В книге рассказывается история главного героя, который сталкивается с различными проблемами и препятствиями на протяжении всего своего путешествия. По пути он встречает множество второстепенных персонажей, которые играют важные роли в истории. Благодаря опыту главного героя книга исследует такие темы, как любовь, потеря, надежда и стойкость. По мере того, как главный герой преодолевает свои трудности, он усваивает ценные уроки жизни и растет как личность.
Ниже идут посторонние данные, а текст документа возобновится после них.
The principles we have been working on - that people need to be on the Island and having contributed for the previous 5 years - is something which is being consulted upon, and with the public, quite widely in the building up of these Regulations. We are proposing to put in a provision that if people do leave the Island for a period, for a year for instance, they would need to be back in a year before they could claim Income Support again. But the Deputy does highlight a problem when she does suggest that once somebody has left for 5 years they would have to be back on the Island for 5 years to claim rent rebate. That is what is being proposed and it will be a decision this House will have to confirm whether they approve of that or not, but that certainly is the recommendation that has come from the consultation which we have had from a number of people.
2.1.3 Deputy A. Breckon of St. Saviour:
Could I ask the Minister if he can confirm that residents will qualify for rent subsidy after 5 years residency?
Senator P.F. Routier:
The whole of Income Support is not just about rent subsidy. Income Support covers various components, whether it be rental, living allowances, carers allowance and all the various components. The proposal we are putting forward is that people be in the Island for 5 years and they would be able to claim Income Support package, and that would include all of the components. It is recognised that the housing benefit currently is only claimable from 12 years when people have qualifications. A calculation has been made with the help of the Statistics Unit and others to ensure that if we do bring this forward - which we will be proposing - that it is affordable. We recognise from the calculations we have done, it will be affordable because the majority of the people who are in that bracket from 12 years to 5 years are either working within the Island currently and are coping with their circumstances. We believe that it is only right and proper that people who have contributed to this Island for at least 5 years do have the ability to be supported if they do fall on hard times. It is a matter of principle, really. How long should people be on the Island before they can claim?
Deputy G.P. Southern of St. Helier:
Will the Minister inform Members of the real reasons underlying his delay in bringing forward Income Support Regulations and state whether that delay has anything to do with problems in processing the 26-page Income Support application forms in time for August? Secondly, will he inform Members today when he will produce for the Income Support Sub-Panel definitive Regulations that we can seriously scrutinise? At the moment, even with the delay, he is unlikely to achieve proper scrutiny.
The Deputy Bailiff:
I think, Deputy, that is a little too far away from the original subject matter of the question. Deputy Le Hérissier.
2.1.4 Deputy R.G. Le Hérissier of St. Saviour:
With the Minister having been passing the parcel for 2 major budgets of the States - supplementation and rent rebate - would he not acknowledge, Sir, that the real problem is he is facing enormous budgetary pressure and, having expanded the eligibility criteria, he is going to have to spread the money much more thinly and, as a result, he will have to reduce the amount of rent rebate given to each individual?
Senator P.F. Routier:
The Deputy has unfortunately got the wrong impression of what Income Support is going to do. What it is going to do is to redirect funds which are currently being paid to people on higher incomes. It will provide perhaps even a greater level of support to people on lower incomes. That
«Слова — вино жизни», — заметил однажды классик английской литературы Эдвард Морган Форстер (1879–1970). Тонкий знаток и дегустатор Жизни с большой буквы, он в своих произведениях дает возможность и читателю отведать ее аромат, пряность и терпкость. «Куда боятся ступить ангелы» — семейный роман, в котором сталкиваются условности и душевная ограниченность с искренними глубокими чувствами. Этот конфликт приводит к драматическому и неожиданному повороту сюжета.
В сборник избранных произведений известного французского писателя включены роман «Бомаск» и повесть «325 000 франков», посвященный труду и борьбе рабочего класса Франции, а также роман «Закон», рисующий реалистическую картину жизни маленького итальянского городка.
В сборник избранных произведений известного французского писателя включены роман «Бомаск» и повесть «325 000 франков», посвященный труду и борьбе рабочего класса Франции, а также роман «Закон», рисующий реалистическую картину жизни маленького итальянского городка.
Роман-эпопея Добрицы Чосича, посвященный трагическим событиям первой мировой войны, относится к наиболее значительным произведениям современной югославской литературы.На историческом фоне воюющей Европы развернута широкая социальная панорама жизни Сербии, сербского народа.
«Нарушенный завет» повествует о тщательно скрываемой язве японского общества — о существовании касты «отверженных», париев-«эта».
«Подполье свободы» – первый роман так и не оконченой трилогии под общим заглавием «Каменная стена», в которой автор намеревался дать картину борьбы бразильского народа за мир и свободу за время начиная с государственного переворота 1937 года и до наших дней. Роман охватывает период с ноября 1937 года по ноябрь 1940 года.